HOW TO COMPLETE THIS TASK
Retype, word for word, every line from the one holding "Brainstorm creative activities" through the one holding "Polls thespian troupes" in the entries below, both included, and only those lines.

Start of DATA FOR ANALYSIS

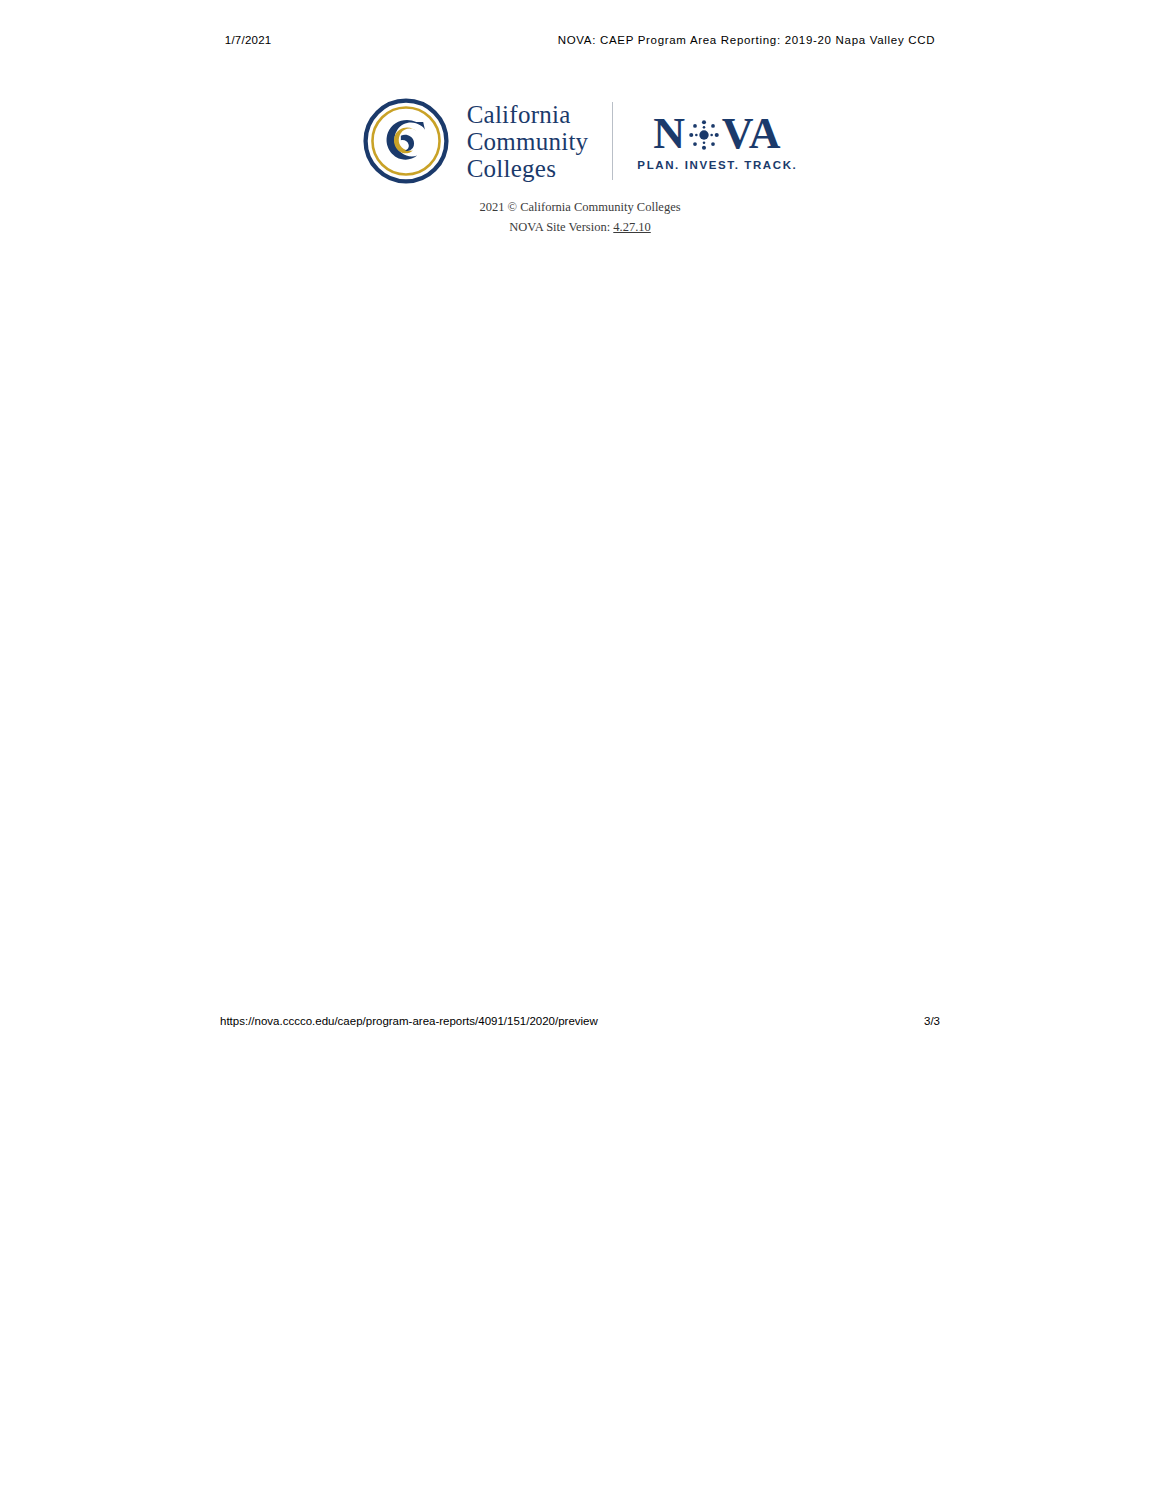1/7/2021 NOVA: CAEP Program Area Reporting: 2019-20 Napa Valley CCD
California
Community
Colleges
N VA
PLAN. INVEST. TRACK.
2021 © California Community Colleges
NOVA Site Version: 4.27.10
https://nova.cccco.edu/caep/program-area-reports/4091/151/2020/preview 3/3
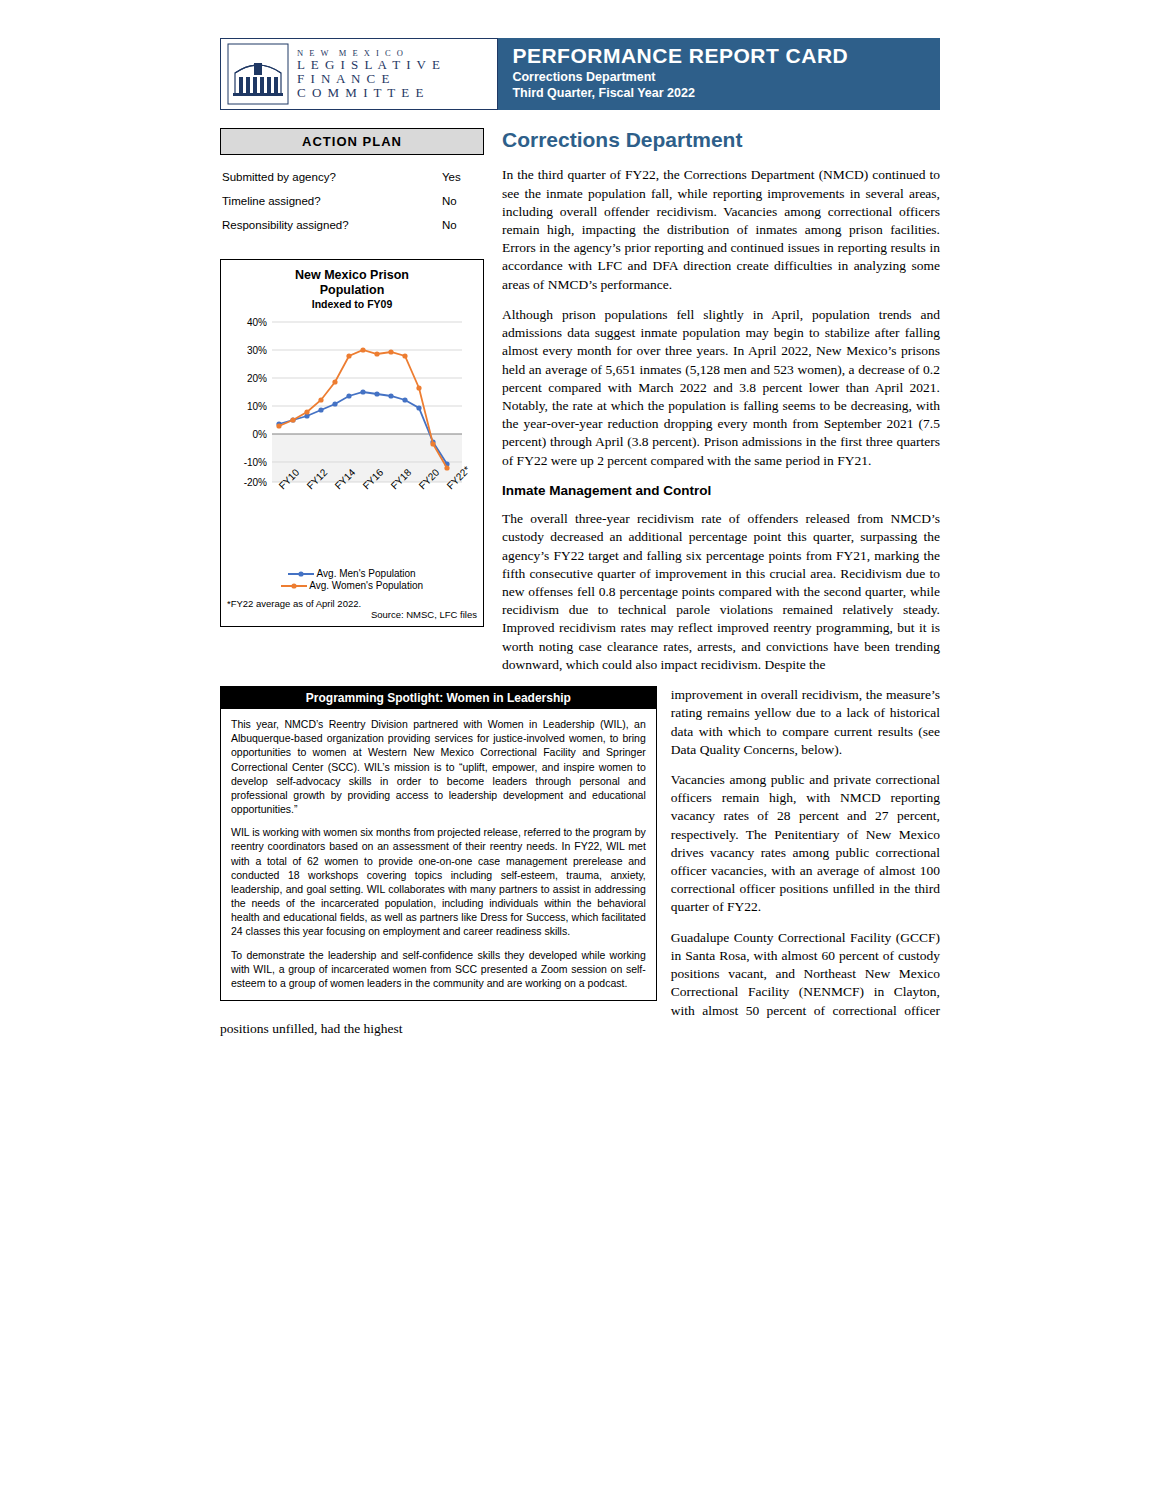N E W M E X I C O
L E G I S L A T I V E
F I N A N C E
C O M M I T T E E
PERFORMANCE REPORT CARD
Corrections Department
Third Quarter, Fiscal Year 2022
ACTION PLAN
| Submitted by agency? | Yes |
| Timeline assigned? | No |
| Responsibility assigned? | No |
New Mexico Prison
Population
Indexed to FY09
40% 30% 20% 10% 0% -10% -20% FY10 FY12 FY14 FY16 FY18 FY20 FY22*
Avg. Men's Population
Avg. Women's Population
*FY22 average as of April 2022.
Source: NMSC, LFC files
Corrections Department
In the third quarter of FY22, the Corrections Department (NMCD) continued to see the inmate population fall, while reporting improvements in several areas, including overall offender recidivism. Vacancies among correctional officers remain high, impacting the distribution of inmates among prison facilities. Errors in the agency’s prior reporting and continued issues in reporting results in accordance with LFC and DFA direction create difficulties in analyzing some areas of NMCD’s performance.
Although prison populations fell slightly in April, population trends and admissions data suggest inmate population may begin to stabilize after falling almost every month for over three years. In April 2022, New Mexico’s prisons held an average of 5,651 inmates (5,128 men and 523 women), a decrease of 0.2 percent compared with March 2022 and 3.8 percent lower than April 2021. Notably, the rate at which the population is falling seems to be decreasing, with the year-over-year reduction dropping every month from September 2021 (7.5 percent) through April (3.8 percent). Prison admissions in the first three quarters of FY22 were up 2 percent compared with the same period in FY21.
Inmate Management and Control
The overall three-year recidivism rate of offenders released from NMCD’s custody decreased an additional percentage point this quarter, surpassing the agency’s FY22 target and falling six percentage points from FY21, marking the fifth consecutive quarter of improvement in this crucial area. Recidivism due to new offenses fell 0.8 percentage points compared with the second quarter, while recidivism due to technical parole violations remained relatively steady. Improved recidivism rates may reflect improved reentry programming, but it is worth noting case clearance rates, arrests, and convictions have been trending downward, which could also impact recidivism. Despite the
Programming Spotlight: Women in Leadership
This year, NMCD’s Reentry Division partnered with Women in Leadership (WIL), an Albuquerque-based organization providing services for justice-involved women, to bring opportunities to women at Western New Mexico Correctional Facility and Springer Correctional Center (SCC). WIL’s mission is to “uplift, empower, and inspire women to develop self-advocacy skills in order to become leaders through personal and professional growth by providing access to leadership development and educational opportunities.”
WIL is working with women six months from projected release, referred to the program by reentry coordinators based on an assessment of their reentry needs. In FY22, WIL met with a total of 62 women to provide one-on-one case management prerelease and conducted 18 workshops covering topics including self-esteem, trauma, anxiety, leadership, and goal setting. WIL collaborates with many partners to assist in addressing the needs of the incarcerated population, including individuals within the behavioral health and educational fields, as well as partners like Dress for Success, which facilitated 24 classes this year focusing on employment and career readiness skills.
To demonstrate the leadership and self-confidence skills they developed while working with WIL, a group of incarcerated women from SCC presented a Zoom session on self-esteem to a group of women leaders in the community and are working on a podcast.
improvement in overall recidivism, the measure’s rating remains yellow due to a lack of historical data with which to compare current results (see Data Quality Concerns, below).
Vacancies among public and private correctional officers remain high, with NMCD reporting vacancy rates of 28 percent and 27 percent, respectively. The Penitentiary of New Mexico drives vacancy rates among public correctional officer vacancies, with an average of almost 100 correctional officer positions unfilled in the third quarter of FY22.
Guadalupe County Correctional Facility (GCCF) in Santa Rosa, with almost 60 percent of custody positions vacant, and Northeast New Mexico Correctional Facility (NENMCF) in Clayton, with almost 50 percent of correctional officer positions unfilled, had the highest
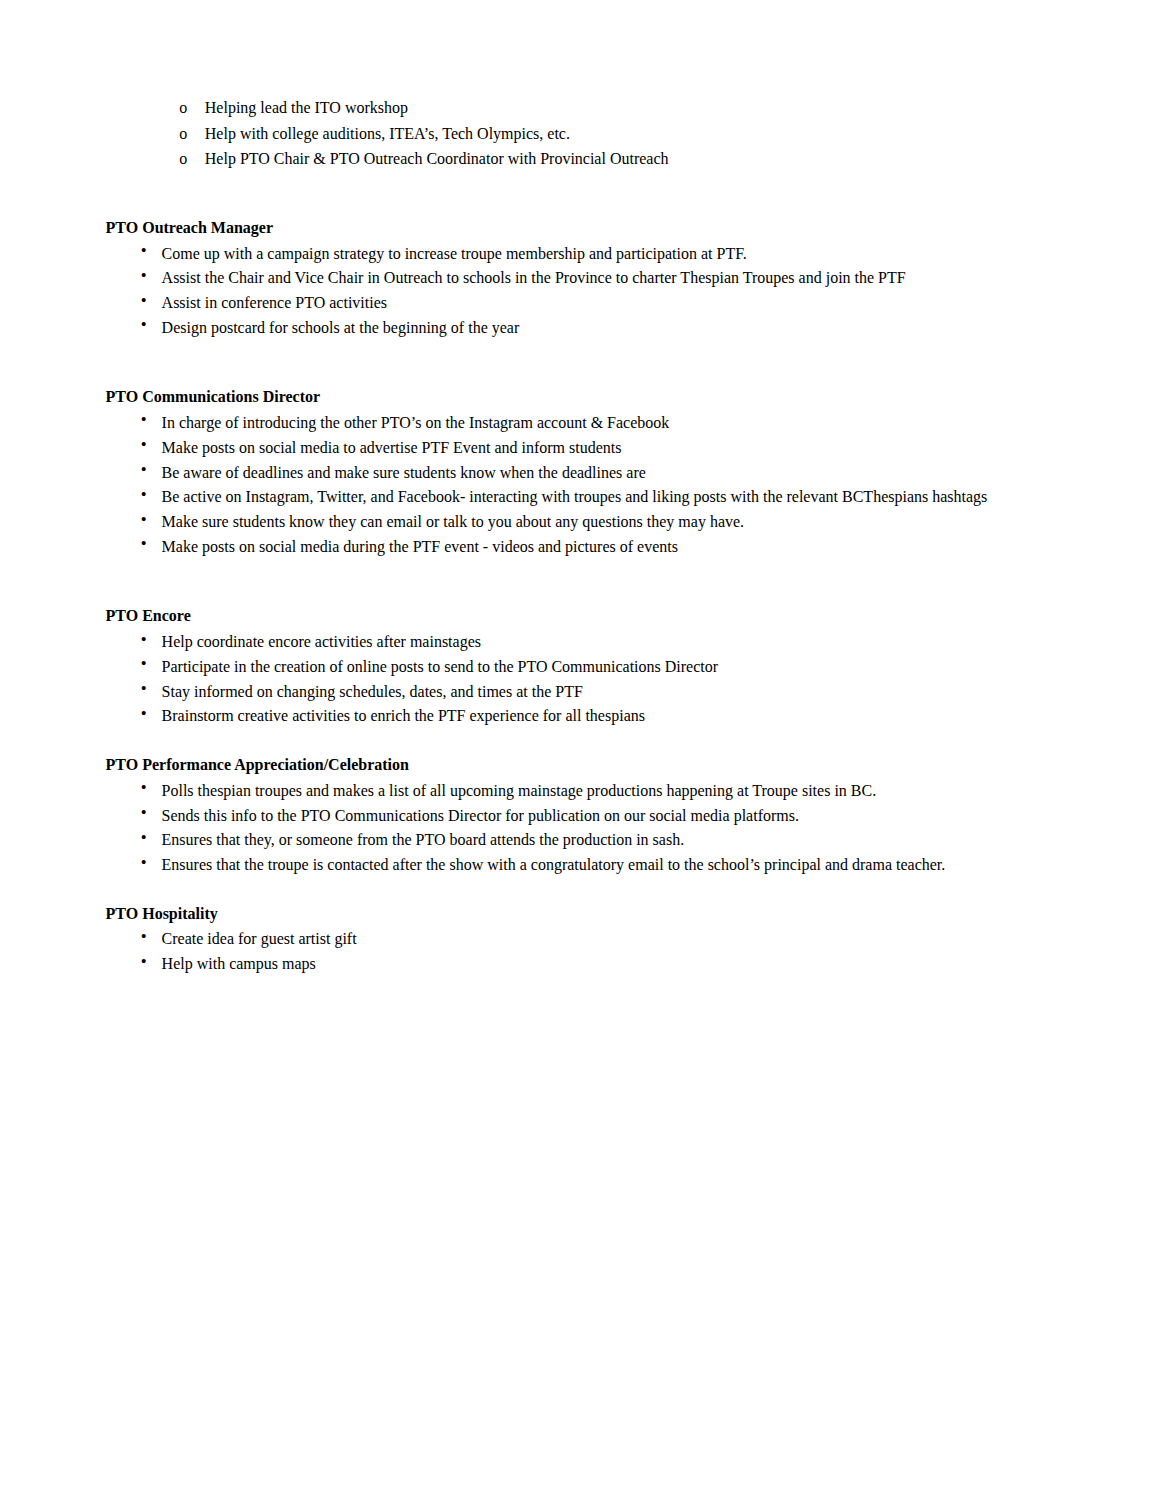Helping lead the ITO workshop
Help with college auditions, ITEA’s, Tech Olympics, etc.
Help PTO Chair & PTO Outreach Coordinator with Provincial Outreach
PTO Outreach Manager
Come up with a campaign strategy to increase troupe membership and participation at PTF.
Assist the Chair and Vice Chair in Outreach to schools in the Province to charter Thespian Troupes and join the PTF
Assist in conference PTO activities
Design postcard for schools at the beginning of the year
PTO Communications Director
In charge of introducing the other PTO’s on the Instagram account & Facebook
Make posts on social media to advertise PTF Event and inform students
Be aware of deadlines and make sure students know when the deadlines are
Be active on Instagram, Twitter, and Facebook- interacting with troupes and liking posts with the relevant BCThespians hashtags
Make sure students know they can email or talk to you about any questions they may have.
Make posts on social media during the PTF event - videos and pictures of events
PTO Encore
Help coordinate encore activities after mainstages
Participate in the creation of online posts to send to the PTO Communications Director
Stay informed on changing schedules, dates, and times at the PTF
Brainstorm creative activities to enrich the PTF experience for all thespians
PTO Performance Appreciation/Celebration
Polls thespian troupes and makes a list of all upcoming mainstage productions happening at Troupe sites in BC.
Sends this info to the PTO Communications Director for publication on our social media platforms.
Ensures that they, or someone from the PTO board attends the production in sash.
Ensures that the troupe is contacted after the show with a congratulatory email to the school’s principal and drama teacher.
PTO Hospitality
Create idea for guest artist gift
Help with campus maps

End of DATA FOR ANALYSIS

TASK RESPONSE
Brainstorm creative activities to enrich the PTF experience for all thespians
PTO Performance Appreciation/Celebration
Polls thespian troupes and makes a list of all upcoming mainstage productions happening at Troupe sites in BC.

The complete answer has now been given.